Decode SQLite database blobs: how to start?

2

Updated: see bottom of this question.

Not sure if I am at the right channel here but I have good hopes someone here might be able to help me.

I am trying to process and analyse data from a Footscan system that is exported from the Footscan 9 Gait Essentials software to a .rsdb database. This database is a standard SQLite database with a different file extension.

I have no problems accessing the data via Python but the most interesting data (the raw data from the sensor) is stored as a 'blob' (see sqlite documentation for more details).

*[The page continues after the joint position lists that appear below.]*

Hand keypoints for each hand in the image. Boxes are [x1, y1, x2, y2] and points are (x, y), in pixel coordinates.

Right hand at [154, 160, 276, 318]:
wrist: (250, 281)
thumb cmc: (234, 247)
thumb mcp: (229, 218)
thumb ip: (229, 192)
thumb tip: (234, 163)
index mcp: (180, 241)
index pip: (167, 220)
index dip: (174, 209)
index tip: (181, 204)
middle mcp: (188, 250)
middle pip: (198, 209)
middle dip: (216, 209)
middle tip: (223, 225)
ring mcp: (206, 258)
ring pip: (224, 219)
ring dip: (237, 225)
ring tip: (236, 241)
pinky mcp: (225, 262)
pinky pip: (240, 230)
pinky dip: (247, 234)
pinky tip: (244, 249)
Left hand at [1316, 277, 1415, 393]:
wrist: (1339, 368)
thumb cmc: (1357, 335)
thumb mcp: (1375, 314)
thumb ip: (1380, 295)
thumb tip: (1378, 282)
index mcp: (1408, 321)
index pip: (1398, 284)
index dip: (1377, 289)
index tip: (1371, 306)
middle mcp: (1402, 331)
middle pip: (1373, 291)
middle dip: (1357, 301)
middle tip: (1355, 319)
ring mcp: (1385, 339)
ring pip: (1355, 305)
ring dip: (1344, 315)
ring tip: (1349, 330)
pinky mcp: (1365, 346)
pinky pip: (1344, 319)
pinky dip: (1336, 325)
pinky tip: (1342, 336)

Exporting this data from SQLitePro to .csv shows that the data in the blob looks like this (although much longer):

<9c4e79cb cbd09de5 c380fc78 a74e819f ... ab2172c7 d9cf311a 357aebac>

My question is: what would be my first steps to try to discover how this data is encoded? And does anyone maybe recognize this type of encoding?

Extra hints: The data represents all forces of a force plate with 64x64 force sensors, sampled at 300Hz, so it's most probably a multidimensional array.


Update

I am making some progress. As commented below, the values are most probably hexadecimal values, but I'm not sure if the values are base 16: most values seem to be >10^9...

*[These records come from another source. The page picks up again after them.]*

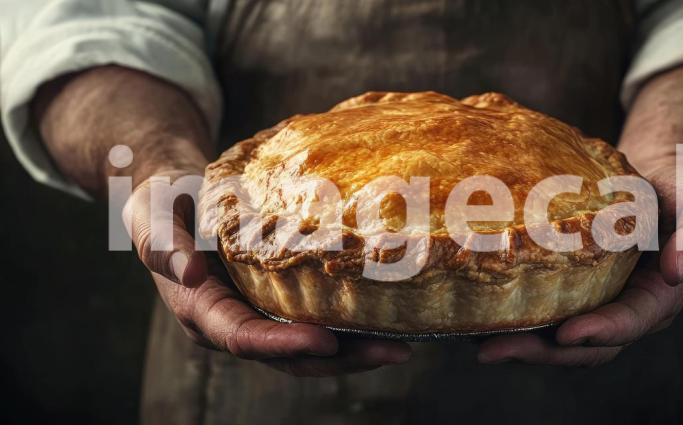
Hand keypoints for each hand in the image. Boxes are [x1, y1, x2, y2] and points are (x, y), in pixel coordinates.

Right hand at [124, 171, 411, 375]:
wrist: (173, 193)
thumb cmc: (161, 200)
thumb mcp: (152, 214)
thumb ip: (164, 244)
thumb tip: (191, 272)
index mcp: (200, 310)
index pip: (245, 338)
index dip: (286, 344)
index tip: (327, 341)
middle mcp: (232, 322)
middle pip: (289, 356)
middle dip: (341, 359)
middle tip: (394, 350)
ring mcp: (256, 315)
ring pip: (308, 348)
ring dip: (354, 351)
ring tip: (403, 344)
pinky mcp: (275, 301)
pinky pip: (313, 322)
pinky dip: (348, 327)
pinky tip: (386, 318)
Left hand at [477, 164, 682, 365]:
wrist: (654, 174)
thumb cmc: (679, 185)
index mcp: (659, 296)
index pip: (630, 322)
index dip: (600, 332)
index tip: (566, 334)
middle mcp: (624, 309)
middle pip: (584, 346)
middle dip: (541, 351)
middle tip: (494, 349)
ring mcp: (595, 303)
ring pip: (558, 337)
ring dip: (519, 343)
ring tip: (476, 341)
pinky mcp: (571, 290)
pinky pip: (544, 312)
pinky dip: (514, 318)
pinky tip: (477, 313)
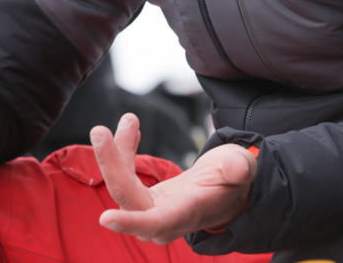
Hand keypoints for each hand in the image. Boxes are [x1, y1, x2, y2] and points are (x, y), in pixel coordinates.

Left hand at [94, 113, 256, 243]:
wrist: (225, 188)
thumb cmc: (234, 180)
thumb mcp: (243, 168)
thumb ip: (240, 168)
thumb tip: (238, 166)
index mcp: (187, 214)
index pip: (155, 222)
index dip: (131, 222)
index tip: (105, 218)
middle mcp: (163, 218)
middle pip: (127, 197)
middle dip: (110, 164)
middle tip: (99, 130)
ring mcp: (149, 210)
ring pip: (121, 184)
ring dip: (116, 152)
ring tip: (128, 120)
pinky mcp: (142, 198)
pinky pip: (124, 175)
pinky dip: (123, 151)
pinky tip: (131, 128)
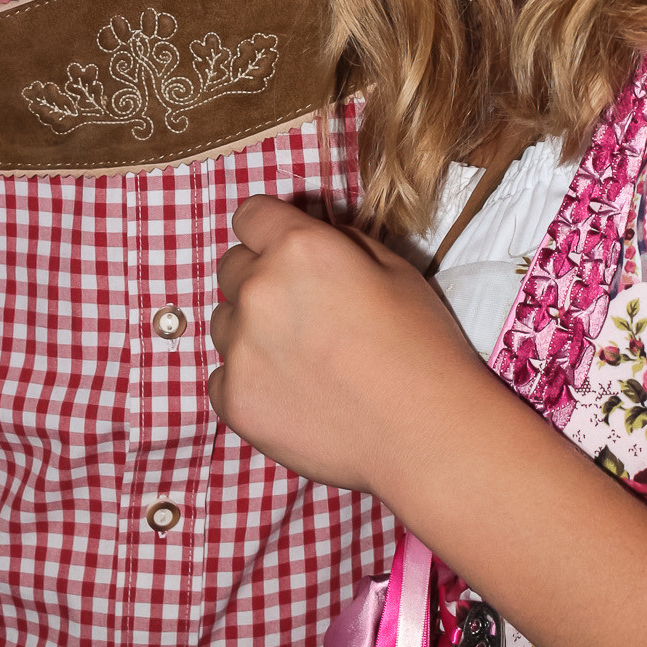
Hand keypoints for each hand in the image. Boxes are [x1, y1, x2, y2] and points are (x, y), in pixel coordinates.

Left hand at [207, 196, 489, 495]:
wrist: (424, 431)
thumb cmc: (421, 342)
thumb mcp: (393, 267)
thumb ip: (338, 243)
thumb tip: (311, 240)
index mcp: (299, 247)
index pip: (250, 215)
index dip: (269, 229)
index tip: (285, 249)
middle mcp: (259, 289)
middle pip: (232, 267)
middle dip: (260, 277)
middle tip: (302, 309)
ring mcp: (239, 348)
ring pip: (224, 322)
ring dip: (251, 329)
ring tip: (300, 358)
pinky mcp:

Furthermore: I found a table in the database called 'Contact' which linkes to entries in the blob table which contain the most hexadecimal values (>40000). My guess is that these are the entries which are recognized as actual steps. I extracted the data from one of these steps here (Contact id 2; blob id 24). This blob contains 50792 hexadecimal values.

This is the entry for this step in 'Contacts':

id: {35d9a73e-608d-4ba3-9823-de0540f11c93}
timestamp: 2
deleted: NULL
FrameWidth: 64
Frames: 24
FrameOffset: 12204
FrameCount: 214
FrameHeight: 64
FrameStoreWithContacts_Contacs: {5d10546e-5ef3-4469-b898-d7b9bd58458f}
OriginalId: {32ae0f73-8022-4151-92e7-510c0e86d09d}
orphan: false

Full export of the blob table can be downloaded here. The full .rsdb can be found here (you might have to rename to .sqlite). The tables 'Foot' and 'Region' in the full database might contain useful data too, but I'm not yet sure how...

Aart Goossens

Posted 2016-02-13T15:57:15.663

Reputation: 121

2Do you mean the encoding beyond the hexadecimal system of encoding bytes, or have you never seen hexadecimal before? – Spacedman – 2016-02-13T16:15:36.193

I have seen hexadecimal before but I am not sure if I understand your question completely. Can you elaborate? – Aart Goossens – 2016-02-14T11:15:13.780

1Convert the data to binary. If the data's not private, post it and I can show you what I mean. The first few bytes you provided don't suggest a file type, but emacs thinks it might be Japanese/JIS text. – None – 2016-02-14T15:49:07.197

1Its not clear from your Q whether you understand that "9c4e79cb" means anything to you (ie you understand its hexadecimal). So there's (at least) two "encodings" going on - first the representation of the data as hex, and then however the force plate measurements are arranged into that data. It could just be 64x64xN bytes. There's not really enough context in the Q to figure it out... – Spacedman – 2016-02-14T23:22:52.130

1I think its a bit tricky ... blobs can be of any structure inside. It helps that you expect a certain array of data (64x64) sampled at 300Hz, though how long is the data stored for? If you know how many seconds it is stored, and you know the blob size, you can then estimate the individual point resolution. – Marcus D – 2016-02-15T13:22:40.260

Thanks for all you comments so far! I understand that some information is lacking: I will post more data and some more details I found about the data tomorrow. – Aart Goossens – 2016-02-15T20:44:50.553

I updated my question with extra information, actual data and new insights. Any help is appreciated. I will keep you updated on my progress. I might also post my progress as a separate answer to not pollute the question too much. – Aart Goossens – 2016-02-16T20:44:49.300

The blobs are assorted lengths which aren't multiples of 64. The blob data looks random, with no obvious pattern or repeat or structure. That makes me think the blob data is compressed or encoded in some unknown manner, which makes sense since there's likely to be a lot of redundancy in the original measurements. Its possibly a raw chunk of gzipped data, but any of a number of compression algorithms might have been used. Have you asked the vendor? – Spacedman – 2016-02-17T12:59:05.813

Hi @Spacedman thanks for your reply. I emailed the vendor but didn't get a response yet. I am still hoping that they just 'cropped' the data to the sensor area where the foot actually was. In the table 'Foot' there are columns AreaWidth, AreaHeight and FrameCount but these values multiplied give >4 times the expected number of data points. – Aart Goossens – 2016-02-17T16:57:12.357

No answers